_Records for the exercise_

========

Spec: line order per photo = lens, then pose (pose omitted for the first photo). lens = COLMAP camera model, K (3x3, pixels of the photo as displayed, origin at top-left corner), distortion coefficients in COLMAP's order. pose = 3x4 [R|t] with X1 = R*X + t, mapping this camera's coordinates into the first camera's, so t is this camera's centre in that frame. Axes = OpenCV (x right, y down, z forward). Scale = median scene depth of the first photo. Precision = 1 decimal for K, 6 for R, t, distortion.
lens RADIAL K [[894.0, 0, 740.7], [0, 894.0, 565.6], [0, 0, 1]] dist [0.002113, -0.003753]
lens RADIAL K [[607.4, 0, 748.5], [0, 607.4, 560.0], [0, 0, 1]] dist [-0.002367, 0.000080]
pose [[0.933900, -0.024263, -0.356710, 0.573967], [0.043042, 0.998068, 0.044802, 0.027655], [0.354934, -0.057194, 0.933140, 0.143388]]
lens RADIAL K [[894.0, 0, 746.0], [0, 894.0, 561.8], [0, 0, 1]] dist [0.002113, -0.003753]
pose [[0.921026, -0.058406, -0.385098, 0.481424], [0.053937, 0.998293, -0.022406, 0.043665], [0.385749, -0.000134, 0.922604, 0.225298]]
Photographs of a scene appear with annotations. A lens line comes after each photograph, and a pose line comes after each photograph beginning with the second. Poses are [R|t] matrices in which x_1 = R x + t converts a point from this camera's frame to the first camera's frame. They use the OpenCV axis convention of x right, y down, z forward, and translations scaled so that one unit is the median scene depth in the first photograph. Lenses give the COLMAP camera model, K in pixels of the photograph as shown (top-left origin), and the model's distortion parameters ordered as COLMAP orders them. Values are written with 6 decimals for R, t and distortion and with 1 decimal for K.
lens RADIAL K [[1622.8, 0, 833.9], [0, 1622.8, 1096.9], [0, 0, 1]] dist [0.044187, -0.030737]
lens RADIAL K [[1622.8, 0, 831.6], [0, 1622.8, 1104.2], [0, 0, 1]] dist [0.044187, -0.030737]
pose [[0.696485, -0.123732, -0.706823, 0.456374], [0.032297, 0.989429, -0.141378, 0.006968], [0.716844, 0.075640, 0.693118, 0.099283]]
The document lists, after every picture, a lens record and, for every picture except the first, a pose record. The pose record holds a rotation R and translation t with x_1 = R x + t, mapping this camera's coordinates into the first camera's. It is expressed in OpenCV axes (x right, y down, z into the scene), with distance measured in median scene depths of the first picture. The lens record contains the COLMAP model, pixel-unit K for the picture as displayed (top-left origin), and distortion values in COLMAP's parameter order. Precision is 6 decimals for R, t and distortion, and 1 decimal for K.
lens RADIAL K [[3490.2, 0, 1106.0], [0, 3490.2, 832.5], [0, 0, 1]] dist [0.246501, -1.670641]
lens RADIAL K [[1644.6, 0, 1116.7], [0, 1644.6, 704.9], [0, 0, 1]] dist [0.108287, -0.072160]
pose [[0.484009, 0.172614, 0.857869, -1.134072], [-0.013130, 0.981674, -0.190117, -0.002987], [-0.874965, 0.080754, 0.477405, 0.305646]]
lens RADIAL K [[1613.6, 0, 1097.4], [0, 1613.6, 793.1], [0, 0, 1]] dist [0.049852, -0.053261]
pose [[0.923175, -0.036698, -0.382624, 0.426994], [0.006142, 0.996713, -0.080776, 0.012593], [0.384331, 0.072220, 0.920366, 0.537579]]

========

_Description of the task_
Please give back only the material starting with the line that contains "Photographs of a" and going on through the line that contains "0.075640, 0.693118, 0.099283]]", with "converts" replaced by "maps" and nothing else changed.

_Solution_
Photographs of a scene appear with annotations. A lens line comes after each photograph, and a pose line comes after each photograph beginning with the second. Poses are [R|t] matrices in which x_1 = R x + t maps a point from this camera's frame to the first camera's frame. They use the OpenCV axis convention of x right, y down, z forward, and translations scaled so that one unit is the median scene depth in the first photograph. Lenses give the COLMAP camera model, K in pixels of the photograph as shown (top-left origin), and the model's distortion parameters ordered as COLMAP orders them. Values are written with 6 decimals for R, t and distortion and with 1 decimal for K.
lens RADIAL K [[1622.8, 0, 833.9], [0, 1622.8, 1096.9], [0, 0, 1]] dist [0.044187, -0.030737]
lens RADIAL K [[1622.8, 0, 831.6], [0, 1622.8, 1104.2], [0, 0, 1]] dist [0.044187, -0.030737]
pose [[0.696485, -0.123732, -0.706823, 0.456374], [0.032297, 0.989429, -0.141378, 0.006968], [0.716844, 0.075640, 0.693118, 0.099283]]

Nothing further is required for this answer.